The following year he sparked fresh outrage by hunting elephants in Botswana while ordinary Spaniards struggled through a recession. Years of economic crisis "have awakened in us a desire for renewal, to overcome and correct mistakes and open the way to a decidedly better future", the king said in a televised address.
"Today a younger generation deserves to step into the front line, with new energies," said the monarch, looking relaxed in a grey suit and green tie.
"For all these reasons... I have decided to end my reign and abdicate the crown of Spain." The future king, who will be crowned Felipe VI, "has the maturity, the readiness and the sense of responsibility needed to take on the leadership of the state and open a new phase of hope", Juan Carlos said.
Experts warned Felipe has a tough job ahead of him to unite a country suffering from a recession that ended last year, with an unemployment rate still close to 26 percent.
A corruption scandal implicating the king's youngest daughter Cristina and her husband Inaki Urdangarin has plunged the palace into a crisis of its own.
"It is a very difficult moment to come to the throne," said Jose Apezarana, author of several books on the royals. "We have a country that is in an economic crisis and the Urdangarin case has not yet been resolved," he told AFP.
"The Urdangarin case is from now on going to wear down Felipe, not Juan Carlos."
In a study by pollster Sigma Dos in January, support for the king fell to 41 percent while those wanting him to abdicate in favour Felipe surged to 62 percent.
Some would prefer no king at all, however.

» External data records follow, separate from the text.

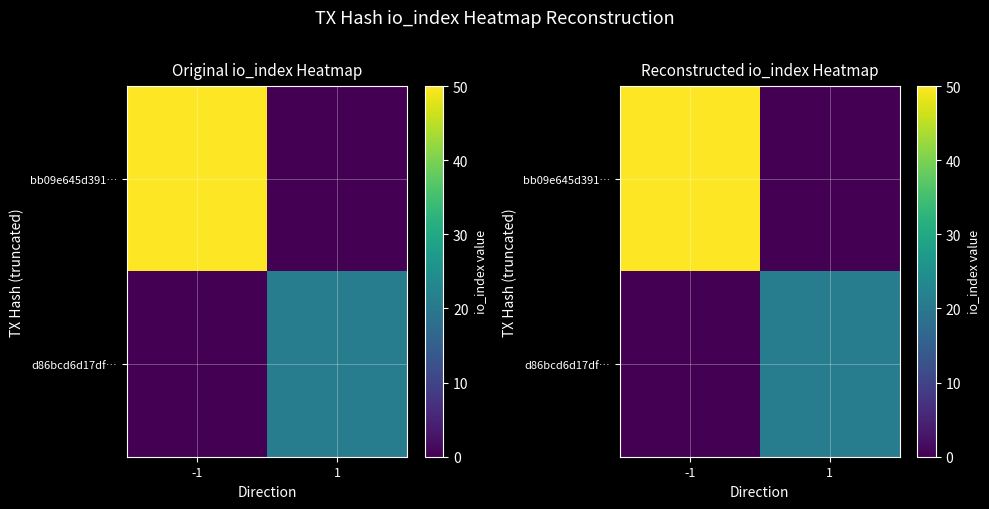

How many categories are shown in the chart?

2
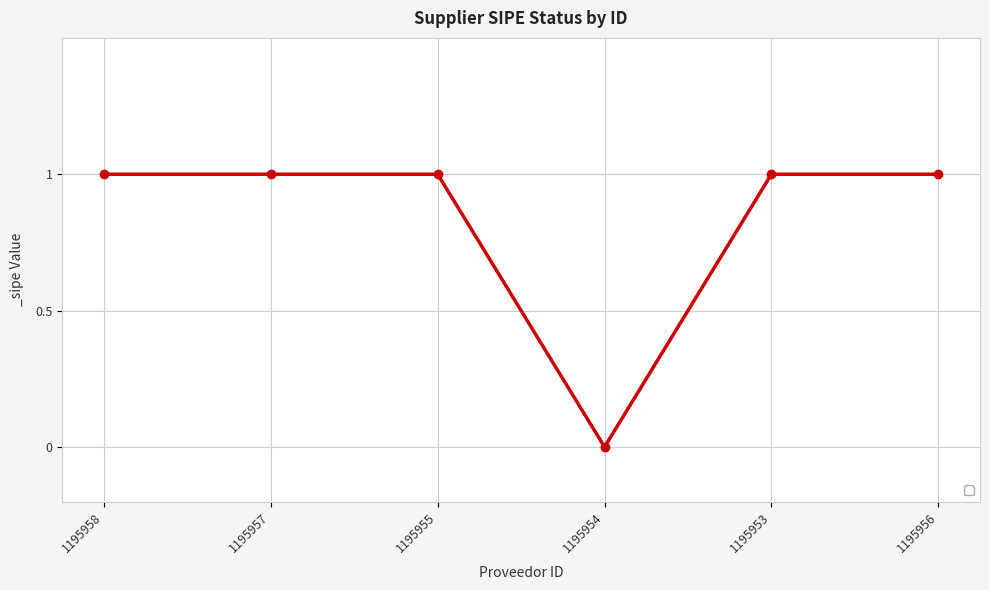

What is the value of the 6th point from the left?

1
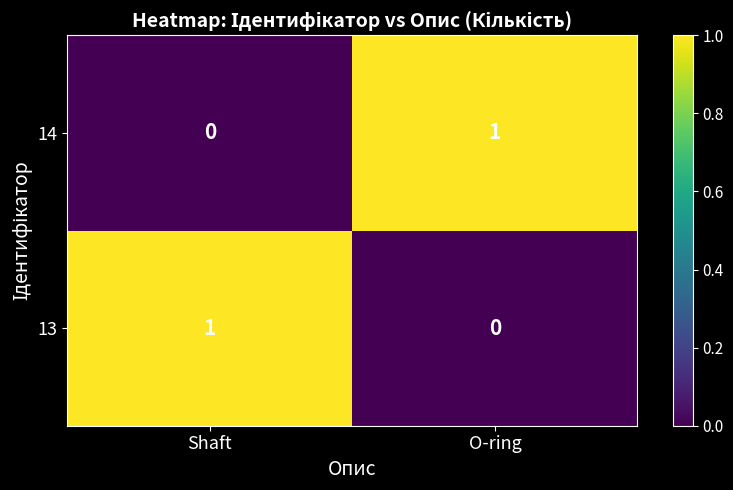

Rank the categories by 13 value from highest to lowest.

Shaft, O-ring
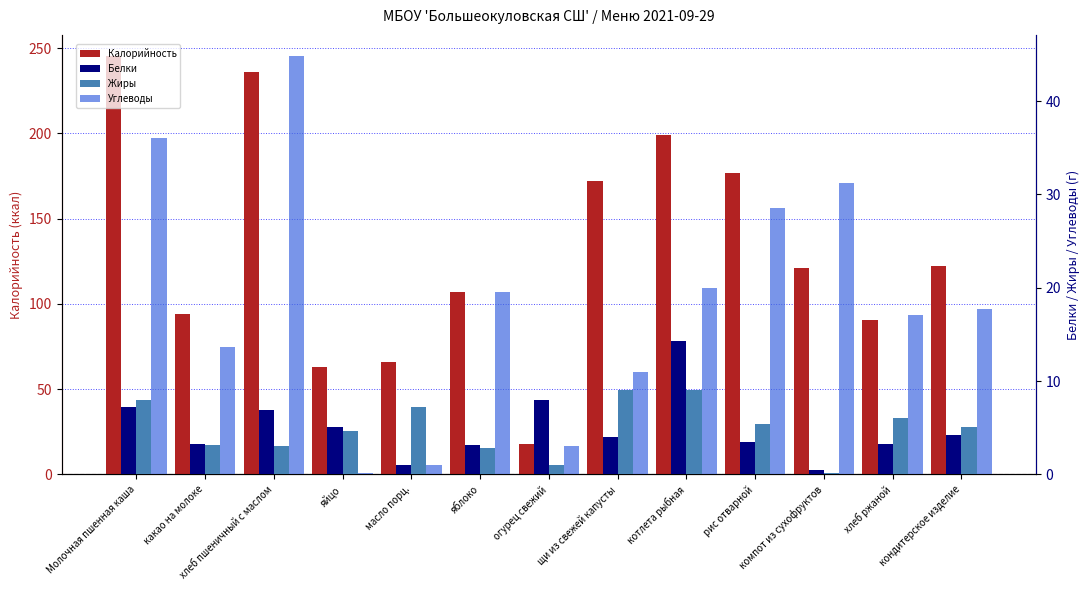

Reading right to left, transcribe all the data shown in this chart.

Калорийность: кондитерское изделие=122.4	хлеб ржаной=90.5	компот из сухофруктов=121.0	рис отварной=176.7	котлета рыбная=199.0	щи из свежей капусты=172.0	огурец свежий=18.0	яблоко=107.1	масло порц.=66.0	яйцо=62.8	хлеб пшеничный с маслом=235.8	какао на молоке=94.0	Молочная пшенная каша=245.5
Белки: кондитерское изделие=4.2	хлеб ржаной=3.3	компот из сухофруктов=0.5	рис отварной=3.5	котлета рыбная=14.3	щи из свежей капусты=4.0	огурец свежий=8.0	яблоко=3.1	масло порц.=1.0	яйцо=5.1	хлеб пшеничный с маслом=6.9	какао на молоке=3.3	Молочная пшенная каша=7.2
Жиры: кондитерское изделие=5.1	хлеб ржаной=6.0	компот из сухофруктов=0.1	рис отварной=5.4	котлета рыбная=9.0	щи из свежей капусты=9.0	огурец свежий=1.0	яблоко=2.8	масло порц.=7.2	яйцо=4.6	хлеб пшеничный с маслом=3.0	какао на молоке=3.1	Молочная пшенная каша=8.0
Углеводы: кондитерское изделие=17.7	хлеб ржаной=17.1	компот из сухофруктов=31.2	рис отварной=28.5	котлета рыбная=20.0	щи из свежей капусты=11.0	огурец свежий=3.0	яблоко=19.6	масло порц.=1.0	яйцо=0.2	хлеб пшеничный с маслом=44.9	какао на молоке=13.6	Молочная пшенная каша=36.0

Twitter buzzed on Monday with irreverent messages about Juan Carlos and calls for a referendum on the monarchy.
"I would like for us Spanish people to be able to choose whether we want a monarchy or a republic. The monarchy is obsolete," Alejandro Ricas, a 19-year-old student, told AFP.
Protests took place on June 2 evening with republicans taking to the streets calling for a referendum and the abolition of the monarchy. Juan Carlos shaped Spain's modern history after taking the throne as the dictator Franco's appointed successor.
Defying Franco's supporters, he oversaw the creation of a parliamentary monarchy, with a new constitution approved by referendum in 1978.
He was credited with seeing off an attempted coup in February 1981 when soldiers stormed into parliament shooting and held lawmakers hostage.
But he was undermined late in his reign by the elephant safari and above all the scandal centred on Urdangarin's business affairs, which has dragged in Cristina. His ailing health also raised questions about his future. Between May 2010 and November 2013, he had surgery nine times, including five hip operations.
Juan Carlos was the third European monarch of his generation to abdicate in just over a year, after king Albert II of Belgium in July and queen Beatrix of the Netherlands in April 2013.